Hamilton Zoo celebrates World Parrot Day

calendar iconPosted 31 May 2021


Now in all fairness we and our bird keepers love our parrots EVERY DAY of the year, but 31 May is the official day worldwide when we come together to celebrate the 350+ species of parrot in all their colourful, vibrant and highly intelligent glory. It is all about raising awareness about our feathered friends, and what we can do to help conserve parrots and their habitats.
Here at Hamilton Zoo we have a diverse range of birds that make up our parrot whaanau. This includes our precious natives such as: kea, kākā, Antipodes parakeet, and our kakariki (Yellow-crowned parakeet and red-crowned parakeet) as well as our exotic species. In our South American Aviary we have our scarlet macaw, blue-and-yellow macaw, sun conure, and maroon-bellied conure. The Australian Aviary is home to the Galah, Princess parrot, Australian King parrot, and Musk lorikeet. Finally our Indo-Pacific Aviary is home to the stunning Eclectus parrot and Moustached parakeet
Thanks to Team Leader of Birds, Grant, for creating this stunning video of some of our parrots at Hamilton Zoo.
Here some interesting, we think so anyway, parrot facts (get ready to pull these out at your next quiz night). Not all parrots are tropical. Of the known species of parrots, most live in the tropical and subtropical regions; However some parrots break that geographic mould including our very own New Zealand kea who resides in our alpine regions (waiting for a tourist caravan to pull apart if given half a chance) and nest in ground burrows.

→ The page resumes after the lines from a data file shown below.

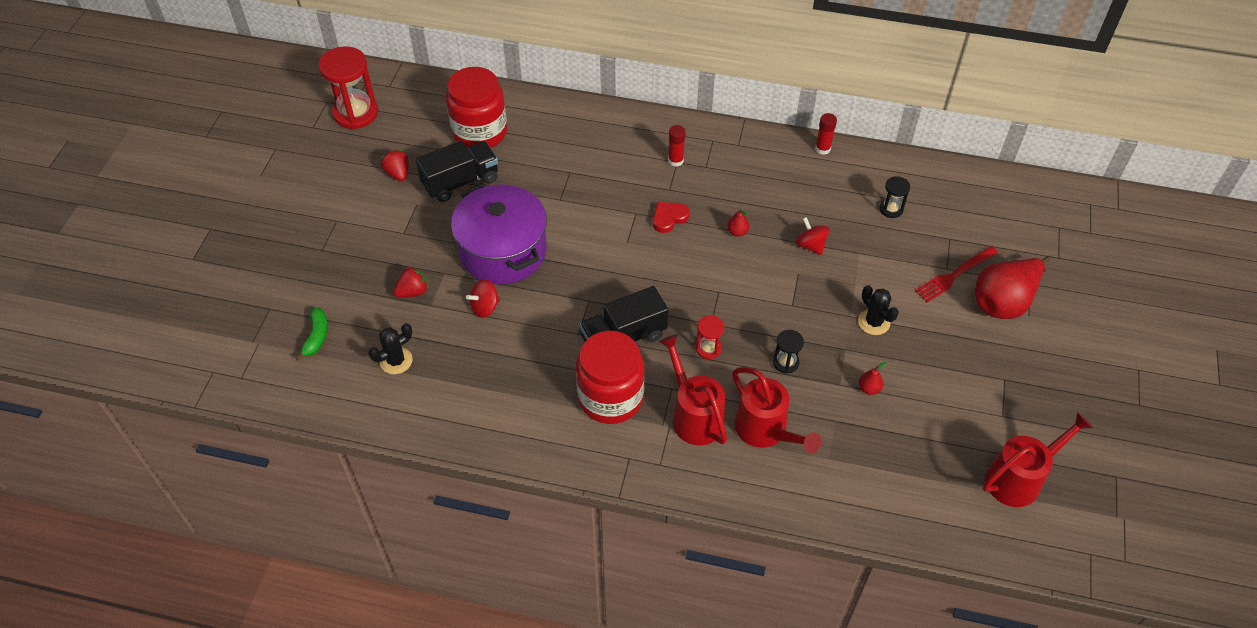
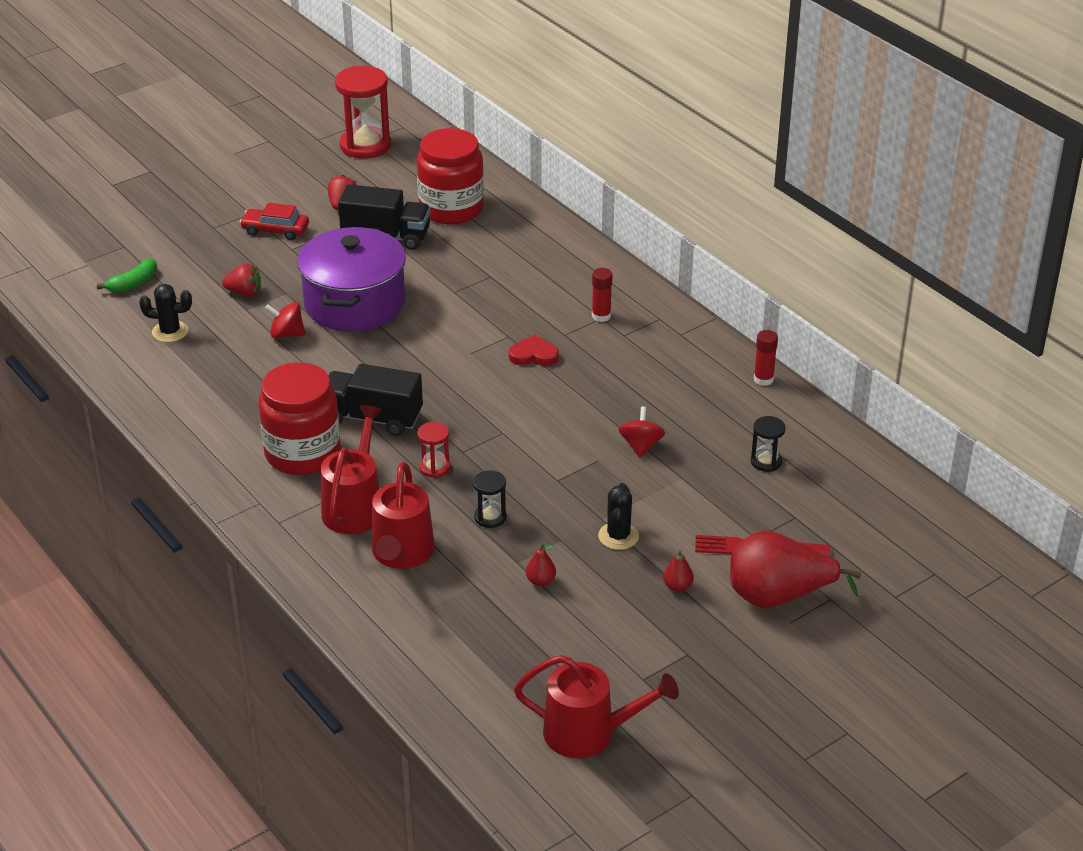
camera: 40 degrees right, 15 degrees down
(373, 224) = (275, 230): none -> red car
(737, 232) = (583, 399): red pear -> red pear (677, 586)

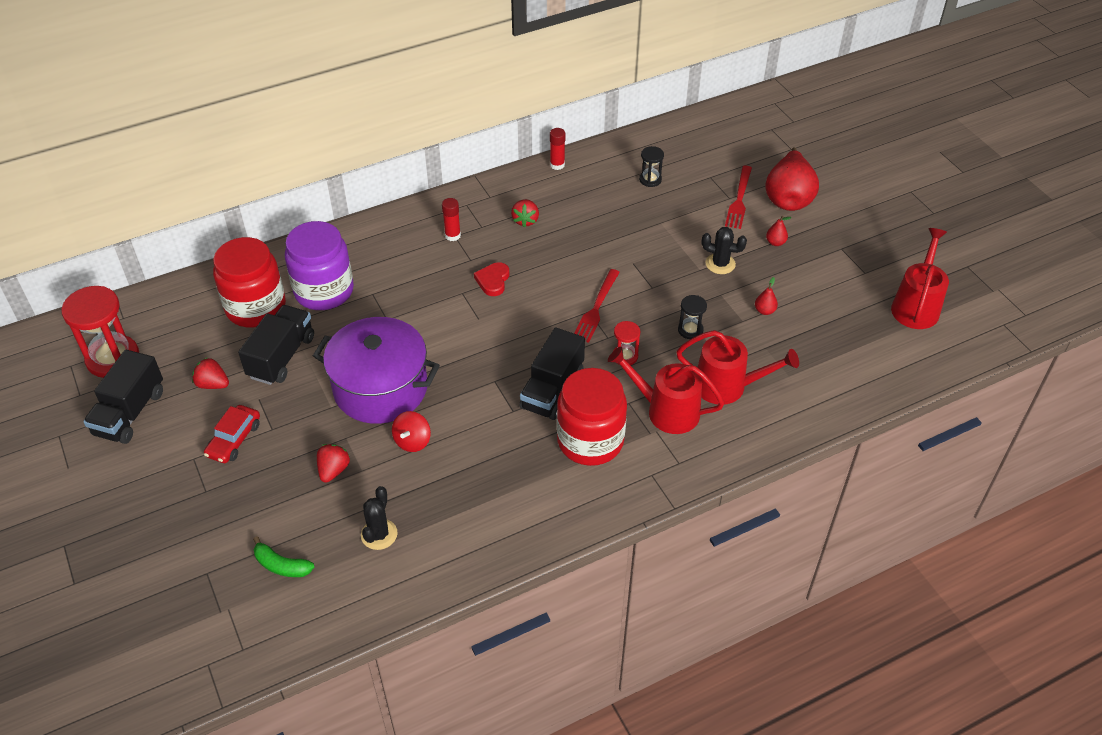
camera: 80 degrees left, 10 degrees up
(133, 283) = (281, 565): green banana -> green banana turned 150 degrees clockwise
(300, 169) = (130, 413): none -> black truck
(486, 245) = (324, 291): none -> purple jar
(509, 438) = (596, 308): none -> red fork
(641, 446) = (620, 237): red spinning top -> none
(646, 366) = (525, 220): none -> red strawberry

Parrot toes are zygodactyl. Like most other birds, parrots have four toes per foot; However instead of the usual three-in-front-one-behind arrangement, parrot toes are configured for maximum grip: two in front and two behind, like two pairs of opposable thumbs. Combined with beaks that can crack the world’s toughest nuts, their unique feet make them formidable eaters, not to mention fantastic climbers.
Parrots usually match their mates. With a couple of notable exceptions, males and females of most parrot species look almost identical. But some species, like the Solomon Island Eclectus, are so different that for many years people thought they were each a different species of birds. Males are bright emerald green with flame-coloured beaks, while females are crimson and royal blue, with black beaks and a bright scarlet head.
They know how to imitate us. Parrots are generally famous for being chatty and way back in 1995 one particular parrot called Puck made the Guinness Book of World Records for his vocabulary skills, he could recall 1,728 words!
Parrots are highly intelligent, including our very own kea. The Department of Conservation (DOC) has recorded instances of kea: locking a mountaineer inside the toilet at a tramping hut, learning to use tools to set off a stoat trap to get the eggs, as well as hiding behind a hiker when being attacked by magpies (letting them fend off the birds).
Parrots may outlive us. Many parrots can live as long as humans, if not longer! Species like macaws and cockatoos are known to live for between 35 and 50 years. Cookie, a Major Mitchell’s cockatoo, resided at the Brookfield Zoo in Chicago until the age of 88. Poncho, a Green-winged macaw, is 92, and Charlie, a Blue-and-gold macaw, is 114yrs of age (he was previously owned by Winston Churchill!).
A third of the world's parrots face extinction. Due to a combination of habitat destruction and persistent poaching for the pet trade, more species regularly land on the IUCN Red List of threatened species. This includes our very own kea who is endangered and kākāpō who is critically endangered.